I know of nothing more desirable in Society than the Abolition of all hereditary distinctions. But is not a distinction among Voters, really as arbitrary and Aristocratical as hereditary distinctions? You will remember, that between 30 and 40 Years ago, the Irish Patriots asked Advice of the Duke of Richmond, Dr Price, Dr Jebb &c. These three great Statesmen Divines and Phylosophers Solemnly advised an universal Suffrage.4 Tracy in his Review of Montesquieu, adopts this Principle in its largest extent.5 A Party among Mankind countenanced at this day by such numbers and such names, is not to be despised neglected, nor easily overborne.
There is nothing more irrational, absurd or ridiculous, in the Sight of Philosophy, than the Idea of hereditary Kings and Nobles: Yet all the Nations of the Earth civilised Savage and brutal have adopted them. Whence this universal and irresi[s]table Propensity? How Shall it be controuled, restrained corrected, modified or managed?
A Government, a mixed Government may be So organised, I hope, as to preserve the Liberty Equality and Fraternity of the People, without any hereditary ingredient in its composition. Our Nation has attempted it, and if any People can accomplish it, it must be this and may God Almighty prosper and Succeed6 them.
I have Seen the Efforts of the People in France Holland and England. You have read them in all Europe. We both know the result. What is to come We know not.
My personal Interest in such disquis[i]tions can last but a few Hours. But Still homo Sum and Homo I shall be.7
May you live to a greater age than mine, and be able to die with brighter prospects for your Species, than can fall to the lot, of Your Friend
RC (UkLoBM); letterbook copy (MHi: Adams Papers). Minor differences between the copies have not been noted.
2. The popular movement for universal manhood suffrage in England, driven by the economic depression that followed Napoleon’s downfall and a series of riots and upheavals in 1816, came to a halt in the spring of 1817 when Parliament passed a number of countermeasures, including the suspension of habeas corpus (Elie Halévy, A History of the English People in the Nineteenth Century [6 vols.; New York, 1961], 2:9–30).
3. This sentence was omitted in the letterbook copy.
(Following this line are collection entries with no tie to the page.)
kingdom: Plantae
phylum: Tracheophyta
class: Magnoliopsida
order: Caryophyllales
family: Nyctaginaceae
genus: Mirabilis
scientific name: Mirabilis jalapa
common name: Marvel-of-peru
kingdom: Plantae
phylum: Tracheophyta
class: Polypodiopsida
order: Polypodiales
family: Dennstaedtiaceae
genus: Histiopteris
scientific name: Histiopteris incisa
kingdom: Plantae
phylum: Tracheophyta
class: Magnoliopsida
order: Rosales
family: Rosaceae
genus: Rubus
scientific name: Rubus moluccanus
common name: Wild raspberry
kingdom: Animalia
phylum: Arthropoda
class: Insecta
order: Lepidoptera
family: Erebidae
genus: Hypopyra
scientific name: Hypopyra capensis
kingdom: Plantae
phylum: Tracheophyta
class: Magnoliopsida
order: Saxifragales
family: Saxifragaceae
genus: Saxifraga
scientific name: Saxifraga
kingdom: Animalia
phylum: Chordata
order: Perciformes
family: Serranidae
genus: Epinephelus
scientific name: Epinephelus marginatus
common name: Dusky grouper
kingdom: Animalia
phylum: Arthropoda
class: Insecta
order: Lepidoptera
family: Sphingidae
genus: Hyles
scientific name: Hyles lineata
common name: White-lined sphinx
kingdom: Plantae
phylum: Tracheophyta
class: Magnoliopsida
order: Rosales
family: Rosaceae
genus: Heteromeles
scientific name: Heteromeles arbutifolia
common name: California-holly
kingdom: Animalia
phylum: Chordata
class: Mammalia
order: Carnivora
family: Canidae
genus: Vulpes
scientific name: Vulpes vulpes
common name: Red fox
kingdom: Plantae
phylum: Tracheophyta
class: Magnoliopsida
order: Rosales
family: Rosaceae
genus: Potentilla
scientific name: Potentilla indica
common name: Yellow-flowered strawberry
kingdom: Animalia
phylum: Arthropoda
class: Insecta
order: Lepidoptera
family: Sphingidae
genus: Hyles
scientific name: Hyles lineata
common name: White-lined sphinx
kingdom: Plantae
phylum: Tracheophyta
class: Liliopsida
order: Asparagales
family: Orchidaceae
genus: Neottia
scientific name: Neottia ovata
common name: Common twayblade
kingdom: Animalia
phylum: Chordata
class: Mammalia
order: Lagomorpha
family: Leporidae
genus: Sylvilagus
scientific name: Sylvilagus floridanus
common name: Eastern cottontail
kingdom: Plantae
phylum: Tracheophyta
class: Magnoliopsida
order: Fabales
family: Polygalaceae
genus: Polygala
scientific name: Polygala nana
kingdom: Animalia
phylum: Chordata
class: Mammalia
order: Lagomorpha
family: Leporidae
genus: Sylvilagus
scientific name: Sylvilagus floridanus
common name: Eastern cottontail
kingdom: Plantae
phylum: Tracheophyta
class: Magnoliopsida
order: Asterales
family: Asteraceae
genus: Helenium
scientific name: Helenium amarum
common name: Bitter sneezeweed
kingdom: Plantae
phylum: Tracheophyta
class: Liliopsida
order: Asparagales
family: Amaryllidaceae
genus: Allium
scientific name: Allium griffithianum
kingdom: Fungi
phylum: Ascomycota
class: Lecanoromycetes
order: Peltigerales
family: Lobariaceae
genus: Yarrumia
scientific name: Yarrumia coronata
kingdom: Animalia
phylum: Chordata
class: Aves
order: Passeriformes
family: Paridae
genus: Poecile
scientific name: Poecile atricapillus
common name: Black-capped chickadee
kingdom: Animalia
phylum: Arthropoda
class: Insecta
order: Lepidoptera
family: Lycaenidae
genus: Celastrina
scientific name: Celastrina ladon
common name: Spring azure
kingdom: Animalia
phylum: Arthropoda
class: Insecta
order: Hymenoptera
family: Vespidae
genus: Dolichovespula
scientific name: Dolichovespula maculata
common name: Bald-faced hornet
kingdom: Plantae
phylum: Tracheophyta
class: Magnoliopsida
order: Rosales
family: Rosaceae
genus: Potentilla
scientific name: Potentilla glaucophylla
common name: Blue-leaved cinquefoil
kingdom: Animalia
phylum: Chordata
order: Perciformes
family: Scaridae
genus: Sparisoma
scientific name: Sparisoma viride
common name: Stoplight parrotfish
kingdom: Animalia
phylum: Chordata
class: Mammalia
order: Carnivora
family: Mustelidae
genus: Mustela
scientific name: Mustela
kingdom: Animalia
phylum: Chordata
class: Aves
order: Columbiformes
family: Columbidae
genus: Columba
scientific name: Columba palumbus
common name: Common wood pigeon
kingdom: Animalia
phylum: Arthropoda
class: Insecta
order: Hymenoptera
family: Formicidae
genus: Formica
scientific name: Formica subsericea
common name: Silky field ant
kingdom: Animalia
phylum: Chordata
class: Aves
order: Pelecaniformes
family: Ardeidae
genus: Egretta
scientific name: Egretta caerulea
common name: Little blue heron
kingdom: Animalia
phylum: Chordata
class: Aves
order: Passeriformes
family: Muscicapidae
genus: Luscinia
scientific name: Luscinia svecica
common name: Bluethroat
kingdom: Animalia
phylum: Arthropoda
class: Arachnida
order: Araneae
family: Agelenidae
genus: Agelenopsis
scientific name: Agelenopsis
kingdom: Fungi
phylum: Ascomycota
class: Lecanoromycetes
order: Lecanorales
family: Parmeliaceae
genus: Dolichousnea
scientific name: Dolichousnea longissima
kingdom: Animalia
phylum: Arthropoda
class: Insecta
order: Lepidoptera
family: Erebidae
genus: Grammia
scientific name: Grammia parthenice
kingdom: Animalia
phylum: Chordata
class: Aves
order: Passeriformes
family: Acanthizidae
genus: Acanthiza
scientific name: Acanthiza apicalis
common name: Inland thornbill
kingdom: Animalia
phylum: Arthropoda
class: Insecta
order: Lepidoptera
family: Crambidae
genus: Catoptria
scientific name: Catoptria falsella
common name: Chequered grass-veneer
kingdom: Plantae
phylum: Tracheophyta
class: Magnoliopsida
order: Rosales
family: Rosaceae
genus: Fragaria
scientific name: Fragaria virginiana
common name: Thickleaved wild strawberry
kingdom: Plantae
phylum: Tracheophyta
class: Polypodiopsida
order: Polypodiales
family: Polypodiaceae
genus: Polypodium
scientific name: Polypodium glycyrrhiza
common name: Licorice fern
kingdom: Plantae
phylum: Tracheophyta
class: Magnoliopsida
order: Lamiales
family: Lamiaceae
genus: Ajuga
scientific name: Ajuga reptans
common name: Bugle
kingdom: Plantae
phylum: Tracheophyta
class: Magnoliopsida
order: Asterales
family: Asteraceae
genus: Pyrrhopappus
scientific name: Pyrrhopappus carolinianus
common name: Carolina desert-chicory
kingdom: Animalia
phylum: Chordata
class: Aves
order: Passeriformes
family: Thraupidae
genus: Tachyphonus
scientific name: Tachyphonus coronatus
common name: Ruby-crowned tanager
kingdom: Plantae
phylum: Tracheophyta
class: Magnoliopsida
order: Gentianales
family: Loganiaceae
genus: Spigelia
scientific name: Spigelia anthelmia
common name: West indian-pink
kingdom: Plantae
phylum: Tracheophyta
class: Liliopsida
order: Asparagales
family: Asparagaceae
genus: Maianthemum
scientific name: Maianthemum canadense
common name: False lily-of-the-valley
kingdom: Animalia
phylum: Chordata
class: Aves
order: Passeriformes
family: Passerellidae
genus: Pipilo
4. The occasion to which Adams referred was a 1783 request by the Ulster Volunteers to John Jebb, Richard Price, and others for advice on parliamentary reform (Anthony Page, John Jebb and the Enlightenment Origins of British Radicalism [Westport, Conn., 2003], 255). John Jebb (1736–1786), minister, physician, and politician, worked for parliamentary reform and universal suffrage. Richard Price (1723–1791) was a writer on political and economic topics and a noncomformist clergyman whose fervent support of the American and French revolutions caused great controversy. Charles Lennox, third Duke of Richmond (1735–1806), was also a supporter of the American Revolution and an adherent of universal manhood suffrage.
5. “All the citizens should be equally convoked, and vote in the same manner on those occasions where the means of giving a new organization of society is to be provided for by election: for all are alike interested, since all that every one possesses, all their interests, and their very existence, are there alike involved in a common fate.… Those individuals only should be excluded from elections, who, on account of their age, have not yet reached the years of discretion … those who are by legal judgments disqualified, or who have forfeited their rights by some public offence … perhaps those also, who having accepted some function, may be considered as having placed their suffrages at the will of another person” (Destutt de Tracy, Commentary and Review of Montesquieu’s Spirit of Laws [Shaw and Shoemaker description begins R. R. Shaw and R. H. Shoemaker, comps., American Bibliography: A Preliminary Checklist for 1801–1819 (22 vols.; New York, 1958–66). description ends 22689], 119).
6. “Bless” in letterbook copy.
7. “I am a man and a man I shall be.”